Microsoft pushing hard on privacy in the cloud

Whether due to clever marketing objectives or to its stated commitment to making privacy a core consideration for its products and services, there’s no denying Microsoft is emphasizing privacy across multiple dimensions. Taking center stage this week was a recommendation to Congress (articulated in a speech given January 20 at a Brookings Institute policy form on Cloud Computing) that new legislation is needed on cloud computing security and privacy. Microsoft went so far as to propose a name — the Cloud Computing Advancement Act — for the new legal framework the company says is needed, as well as to advocate revisions to existing privacy legislation including the Electronic Communications Privacy Act and the Computer Fraud and Abuse Act. The speech offered justifications for explicit cloud computing regulation in the form of survey (commissioned by Microsoft) indicating a large majority of business leaders and consumers — even those enthusiastic about cloud computing’s potential — are concerned about data security and privacy in the cloud. Microsoft is also recommending a “truth in cloud computing” provision that would mandate more explicit disclosures by cloud service providers about the security and privacy measures they have in place.

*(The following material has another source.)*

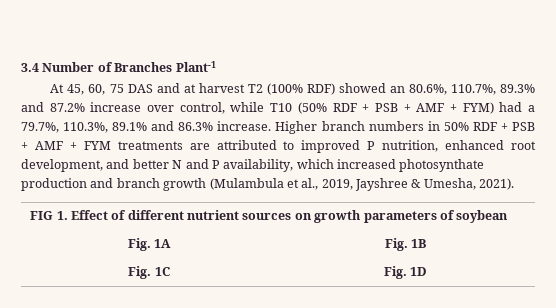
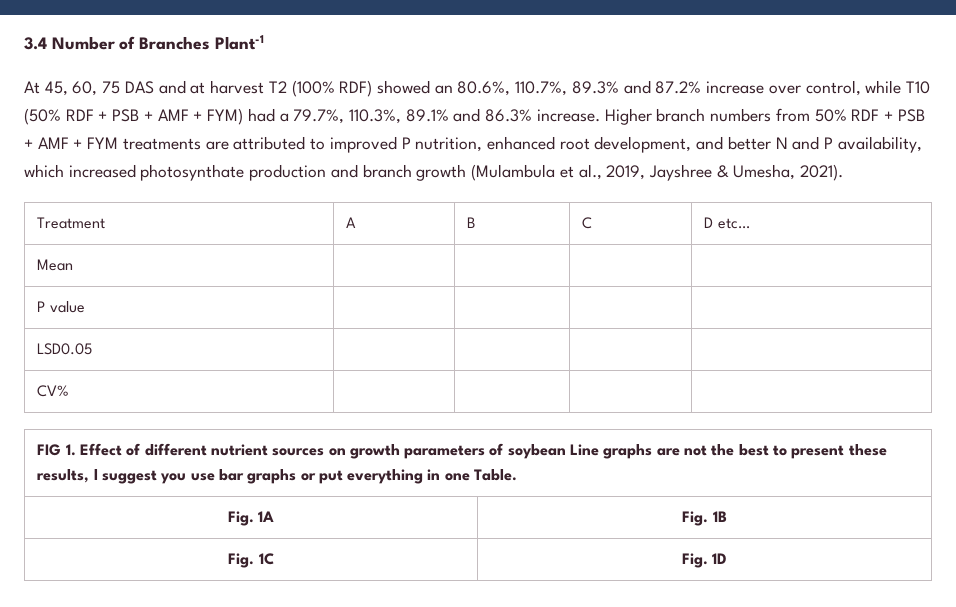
[427,121,440,131] in -> [775,108,810,122] from
(515, 184) none -> [37,217,106,229] [346,217,357,228] [467,217,476,228] [582,217,593,229] [704,217,750,229] [37,259,74,271] [37,301,85,313] [37,343,93,355] [37,385,70,397] // Treatment | A | B | C | D etc… // Mean | | | | // P value | | | | // LSD0.05 | | | | // CV% | | | |
(509, 216) none -> [570,444,887,459] [37,469,518,484] Line graphs are not the best to present these results, l suggest you use bar graphs or put everything in one Table.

Cloud computing is currently the primary area of emphasis in Microsoft’s privacy advocacy directed at government officials and policymakers. Microsoft’s efforts illustrate one way in which private sector vendors with a stake in cloud computing are moving ahead on privacy, while in contrast federal government efforts to date have largely focused on clarifying definitions of cloud computing services and examining ways to securely use those services. Whether or not Congress decides to take Microsoft’s recommendations to heart, some additional direction to NIST to address privacy in the cloud might be reasonable.